Weller’s crew start knocking back vodka laced with the gene-altering drug and soon they are mutating into evil, fishy aliens.
This moderate but involving ‘Alien under the ocean’ yarn, written by David Webb Peoples and Jeb Stuart, rattles along to the exciting final showdown between creatures and crew. The performances from a decent, hard-working cast are good enough, and the special effects by Stan (Aliens) Winston (creature effects producer) are excellent, with good visual effects (Perpetual Motion Pictures) and stunts (Rocco Lerro and Randell Widner stunt coordinators) too.
It also stars Richard Crenna, Amanda Pays, Daniel Stern, and Ernie Hudson. Also in the cast are Meg Foster, Michael Carmine, Lisa Eilbacher, Hector Elizondo, and Eugene Lipinski. Tom Woodruff Jr plays the lead creature.

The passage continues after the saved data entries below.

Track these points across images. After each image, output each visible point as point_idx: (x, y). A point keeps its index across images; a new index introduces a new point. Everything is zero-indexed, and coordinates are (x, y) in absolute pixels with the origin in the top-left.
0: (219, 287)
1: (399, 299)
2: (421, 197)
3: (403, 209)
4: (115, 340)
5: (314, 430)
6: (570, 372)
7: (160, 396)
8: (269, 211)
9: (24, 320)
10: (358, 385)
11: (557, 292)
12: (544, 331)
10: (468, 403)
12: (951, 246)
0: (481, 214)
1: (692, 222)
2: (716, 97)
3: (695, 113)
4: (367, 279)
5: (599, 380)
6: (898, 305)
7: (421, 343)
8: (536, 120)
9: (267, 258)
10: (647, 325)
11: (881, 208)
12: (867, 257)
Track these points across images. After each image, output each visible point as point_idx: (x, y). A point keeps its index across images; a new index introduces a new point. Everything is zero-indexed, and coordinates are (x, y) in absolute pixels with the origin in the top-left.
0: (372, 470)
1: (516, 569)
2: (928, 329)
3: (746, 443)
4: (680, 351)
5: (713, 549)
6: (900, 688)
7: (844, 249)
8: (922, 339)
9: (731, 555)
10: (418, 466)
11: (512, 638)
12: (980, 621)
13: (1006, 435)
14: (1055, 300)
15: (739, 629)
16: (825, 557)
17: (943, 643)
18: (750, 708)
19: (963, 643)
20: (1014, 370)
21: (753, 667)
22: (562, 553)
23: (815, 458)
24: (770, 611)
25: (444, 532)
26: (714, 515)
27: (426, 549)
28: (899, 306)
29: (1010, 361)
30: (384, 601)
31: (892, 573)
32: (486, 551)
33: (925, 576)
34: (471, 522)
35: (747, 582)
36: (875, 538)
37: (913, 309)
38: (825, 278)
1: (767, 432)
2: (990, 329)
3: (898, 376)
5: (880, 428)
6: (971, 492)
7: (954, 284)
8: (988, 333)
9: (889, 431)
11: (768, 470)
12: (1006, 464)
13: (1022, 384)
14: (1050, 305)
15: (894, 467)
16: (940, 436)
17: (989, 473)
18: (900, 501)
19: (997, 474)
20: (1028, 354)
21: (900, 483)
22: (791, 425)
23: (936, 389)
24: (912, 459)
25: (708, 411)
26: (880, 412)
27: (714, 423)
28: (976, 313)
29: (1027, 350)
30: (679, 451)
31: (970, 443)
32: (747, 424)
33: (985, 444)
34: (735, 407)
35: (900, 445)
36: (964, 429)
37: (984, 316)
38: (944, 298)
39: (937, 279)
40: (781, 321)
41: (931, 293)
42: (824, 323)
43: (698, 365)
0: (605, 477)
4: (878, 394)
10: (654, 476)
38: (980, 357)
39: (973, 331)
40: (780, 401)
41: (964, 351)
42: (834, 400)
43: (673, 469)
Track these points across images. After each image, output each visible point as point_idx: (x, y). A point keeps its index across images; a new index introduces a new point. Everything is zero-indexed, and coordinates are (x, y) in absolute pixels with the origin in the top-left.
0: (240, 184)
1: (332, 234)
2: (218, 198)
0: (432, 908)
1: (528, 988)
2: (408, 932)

Cosmatos reunites with his Rambo: First Blood Part II (1985) star Crenna.
Leviathan is directed by George Pan Cosmatos, runs 98 minutes, is produced by Filmauro, Gordon Company, Metro-Goldwyn-Mayer, is released by MGM (US) and 20th Century Fox (UK), is written by David Webb Peoples and Jeb Stuart, is shot by Alex Thomson, is produced by Luigi De Laurentiis and Aurelio De Laurentiis, is scored by Jerry Goldsmith and is designed by Ron Cobb.
A US-Italian co-production, it is filmed at Cinecittà Studios, Rome, Italy, as well as at the Mediterranean Film Studios, Kalkara, Malta; the Gulf of Mexico, Mexico (for the ocean exteriors); and the Adriatic Sea.
Perhaps through the lack of big stars, it did not do too well. Costing $25 million, it grossed $15 million in the US.